C’est l’histoire d’une poupée. Un petit garçon que sa maman a voulu beau, élégant, et aussi lisse que la porcelaine. Dans son cocon familial comme une poupée de collection conservée dans son emballage, Poupée est enfermé. Ses parents veillent à ce qu’il soit parfait, à ce que les petits rouages dans son ventre fonctionnent sans grincer.
Poupée est la chose de sa mère. Telle une petite fille pour qui un poupon est un trésor, une « poupée vivante », la mère de cet étrange petit garçon en fait son objet, un petit objet précieux qu’il ne faut pas perdre, et que la mère garde sur elle, terrifiée à l’idée qu’il pourrait se casser, changer.
Poupée, c’est l’histoire d’une enfance. Un livre aussi étrange et beau que le petit automate de la couverture est inquiétant et mignon. Etrange, oui, comme on dit de quelque chose qu’on ne parvient pas à classer, à répertorier. Comme on dirait d’une œuvre qui nous dérange autant qu’elle nous fascine.
Julien Burri publie des livres depuis ses dix-sept ans. Poète avant tout, il a fait paraître, en 2008 un recueil magnifique, Si seulement (Samizdat), que l’on pourrait considérer comme annonciateur de cette dernière parution chez Bernard Campiche. En effet, le recueil, mettant des mots de prose poétique sur le rapport entre père et fils, préfigure quelques éléments de Poupée, en cela qu’on y trouve déjà cette déception paternelle que représente la différence du fils. Des poèmes au roman, le style change, bien évidemment, mais on remarquera toutefois une commune économie de mots, dont l’effet de pureté se fait puissamment ressentir dans les deux ouvrages. Un effet paradoxal puisque, dans l’un comme dans l’autre, il est justement question de la perte de cette pureté enfantine, de cette innocence.
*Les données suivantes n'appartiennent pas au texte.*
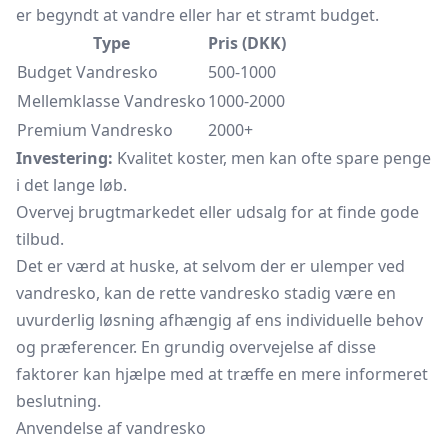
er begyndt at vandre eller har et stramt budget.
Type
Pris (DKK)
Budget Vandresko
500-1000
Mellemklasse Vandresko
1000-2000
Premium Vandresko
2000+
Investering:
Kvalitet koster, men kan ofte spare penge
i det lange løb.
Overvej brugtmarkedet eller udsalg for at finde gode
tilbud.
Det er værd at huske, at selvom der er ulemper ved
vandresko, kan de rette vandresko stadig være en
uvurderlig løsning afhængig af ens individuelle behov
og præferencer. En grundig overvejelse af disse
faktorer kan hjælpe med at træffe en mere informeret
beslutning.
Anvendelse af vandresko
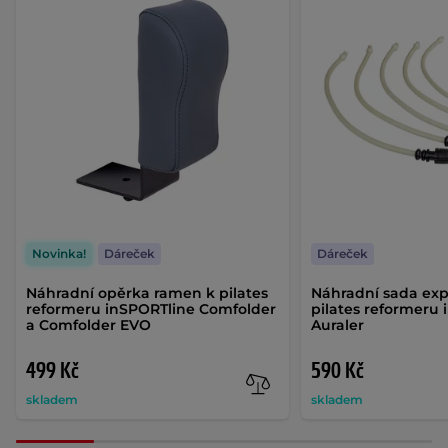
Novinka!
Dáreček
Dáreček
Náhradní opěrka ramen k pilates
Náhradní sada ex
reformeru inSPORTline Comfolder
pilates reformeru
a Comfolder EVO
Auraler
499 Kč
590 Kč
skladem
skladem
Mais comment perdre sa candeur lorsqu’on est une poupée ? C’est ce que raconte Julien Burri, au fil des pages, trahissant, sans vraiment d’autre possibilité, l’évidence même de ce livre, qui réside en ceci qu’il s’agit là davantage d’un petit garçon que d’une petite poupée…
Il grandit… Et ce garçon solitaire, bien qu'il reste cloîtré dans la demeure familiale, va faire l’expérience du désir, ce que Julien Burri décrit avec remarquablement, en restant toujours très allusif. Le désir comme une fuite, même si Poupée aime sa mère – il ne pourrait faire autrement…
Le temps passe et il grandit. Son corps, comme avec une certaine maladresse, se déforme. Et, de la mère, qui était omniprésente, on passe au père qui, lui, jusqu’au bout, alors que son épouse abandonne, tente de trouver le grain de sable dans les rouages de son fils : « J’ai peur que ce ne soit déjà en toi. J’ai pris des relevés, mesuré la distance entre tes épaules, la largeur de ton bassin. (…) C’est ce que je craignais. (…) La latéralisation montre que les invertis ont une préférence pour la main gauche. Je prie pour toi. » Mais, après un Rite de passage rappelant une sombre et virile coutume grecque, le fils semble persister dans sa différence, et le père n’osera plus jamais le toucher.
Poupée, véritable ovni littéraire, déconcerte par sa grande part de fantasme qui, dans un flou artistique fort intéressant, mêle étroitement les imaginaires du personnage principal et, certainement, de son créateur. Infiniment troublant, ce roman interpelle son lecteur au point même, parfois, tant les sentiments et les sensations enfantines y sont rendues avec acuité, de réveiller une part de sa propre enfance.